Reggio Emilia, 15 febbraio 2024 – “Reggio sulle interdittive è indietro di vent’anni. E ci sono ancora pochissime denunce da parte degli imprenditori", mentre al contrario, dopo il caso Saman c’stata un’escalation di procedimenti analoghi "di ragazze pachistane, indiane e bengalesi". Non le ha mai mandate a dire e anche ieri, il procuratore capo Calogero Gaetano Paci è stato tranchant nell’audizione durata oltre due ore a Roma, in commissione parlamentare antimafia (nella foto al tavolo con la presidente Chiara Colosimo) .
Paci è un fiume in piena sul ‘record’ di 136 esclusioni dalle white list emesse nel 2022 dalla prefettura reggiana. Cinque volte di più rispetto a Palermo. "Ciò non significa che a Palermo lo strumento non sia utilizzato e che non ci sia la cultura della prevenzione antimafia – ha premesso Paci – Al contrario vuol dire che in quei territori le interdittive sono in voga da decenni, cosa che non è avvenuta a Reggio, dove serve ancora usarle per evitare che molte imprese riconducibili a soggetti legati da reticoli parentali complessi ad esponenti della ‘ndrangheta, possano avere rapporti con la pubblica amministrazione e entrare nella white list". Secondo Paci "una sfasatura di almeno 20 anni ha fatto sì che, come accertato dal processo Aemilia, il fenomeno criminale potesse fare qui cose che nemmeno nei territori di origine si era permessa per affermarsi".

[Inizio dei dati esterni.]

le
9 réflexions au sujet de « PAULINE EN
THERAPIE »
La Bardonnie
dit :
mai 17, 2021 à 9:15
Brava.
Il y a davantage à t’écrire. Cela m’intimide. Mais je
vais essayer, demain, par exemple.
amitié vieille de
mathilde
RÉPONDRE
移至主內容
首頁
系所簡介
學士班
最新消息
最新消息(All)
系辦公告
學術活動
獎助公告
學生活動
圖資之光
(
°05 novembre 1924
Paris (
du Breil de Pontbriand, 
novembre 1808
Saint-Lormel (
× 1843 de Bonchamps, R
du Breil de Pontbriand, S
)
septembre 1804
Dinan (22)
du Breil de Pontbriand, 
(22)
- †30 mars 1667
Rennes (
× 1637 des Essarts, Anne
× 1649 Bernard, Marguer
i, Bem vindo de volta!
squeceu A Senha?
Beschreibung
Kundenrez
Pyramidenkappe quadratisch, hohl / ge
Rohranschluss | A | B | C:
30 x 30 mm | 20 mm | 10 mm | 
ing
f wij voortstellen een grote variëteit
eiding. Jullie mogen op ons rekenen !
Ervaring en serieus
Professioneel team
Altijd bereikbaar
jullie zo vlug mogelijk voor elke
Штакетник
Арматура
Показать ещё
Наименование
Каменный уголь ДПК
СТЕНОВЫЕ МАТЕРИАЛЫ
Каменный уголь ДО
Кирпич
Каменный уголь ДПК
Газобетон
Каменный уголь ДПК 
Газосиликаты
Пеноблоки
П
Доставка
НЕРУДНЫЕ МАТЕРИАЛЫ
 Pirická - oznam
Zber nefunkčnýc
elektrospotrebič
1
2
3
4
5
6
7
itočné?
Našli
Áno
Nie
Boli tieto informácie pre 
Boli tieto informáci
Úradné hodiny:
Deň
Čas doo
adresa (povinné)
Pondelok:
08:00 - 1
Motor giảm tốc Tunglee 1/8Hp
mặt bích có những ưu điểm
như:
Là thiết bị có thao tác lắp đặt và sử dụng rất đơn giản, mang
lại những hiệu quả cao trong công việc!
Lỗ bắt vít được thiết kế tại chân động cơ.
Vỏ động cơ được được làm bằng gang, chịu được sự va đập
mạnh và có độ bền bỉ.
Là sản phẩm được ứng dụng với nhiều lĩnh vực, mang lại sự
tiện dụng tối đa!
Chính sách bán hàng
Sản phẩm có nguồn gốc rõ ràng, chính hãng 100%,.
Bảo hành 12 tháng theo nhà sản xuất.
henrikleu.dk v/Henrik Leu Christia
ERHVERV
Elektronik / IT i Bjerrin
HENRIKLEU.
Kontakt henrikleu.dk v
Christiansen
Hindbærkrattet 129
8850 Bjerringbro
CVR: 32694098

Insomma in Emilia, "c’è stato uno spazio eccessivamente ampio in cui, vuoi per la sua mancanza di violenza, vuoi per la sua maggiore capacità di adattarsi, l’organizzazione mafiosa ha finito per incontrare anche il favore degli imprenditori locali". E proprio sugli industriali, sferra ancora una strigliata come già un anno fa fece in un’intervista al Carlino . "Ancora oggi non riesco a capacitarmi che nonostante le straordinarie evidenze di questo fenomeno criminale, per esempio le segnalazioni di fatture per operazioni inesistenti da parte di professionisti, che pure sono obbligati per legge a farle, si contano sulle dita di due mani . Nonostante non siano mancate le occasioni per stimolarle, da parte delle associazioni datoriali e sindacali che potrebbero anche non denunciare ma evidenziare agli inquirenti un improvviso arricchimento di un concorrente rispetto alla fisiologica dinamica di mercato". Insomma, per il procuratore, "da questo punto di vista il territorio non manda segnali chiari e precisi".
Un forte j’accuse ribadito in un contesto come la criminalità mafiosa che – ammonisce Paci nella sua esposizione – "a Reggio è la frontiera più avanzata di quella che possiamo definire una dinamica evolutiva della criminalità mafiosa, che è tornata ad essere tout court, occupando segmenti di mercato da quelli più tradizionali come l’edilizia e la grande distribuzione organizzata a quelli più raffinati, come i rifiuti, le energie rinnovabili, la logistica e le scommesse".
In chiusura, a pochi mesi dalla sentenza del processo per l’omicidio di Saman Abbas svela: " Il mio ufficio è pieno di procedimenti che nascono da denunce di ragazze pachistane, indiane e bengalesi. Non cinesi che sono assolutamente invisibili" aggiungendo che "in provincia di Reggio esistono oltre 100 etnie e ci si può rendere conto del conflitto di valori che le giovani generazioni di queste famiglie subiscono nel momento in cui si misurano coi valori occidentali e non sono più disposti a seguire in toto determinati stili di vita o canoni religiosi". Infine Paci chiosa: "negli ultimi anni c’è stato a Reggio un numero di omicidi volontari, dai femminicidi a quelli per droga e mafia, che in relazione alla popolazione sono superiori a quelli di altre zone a maggiore vocazione criminale".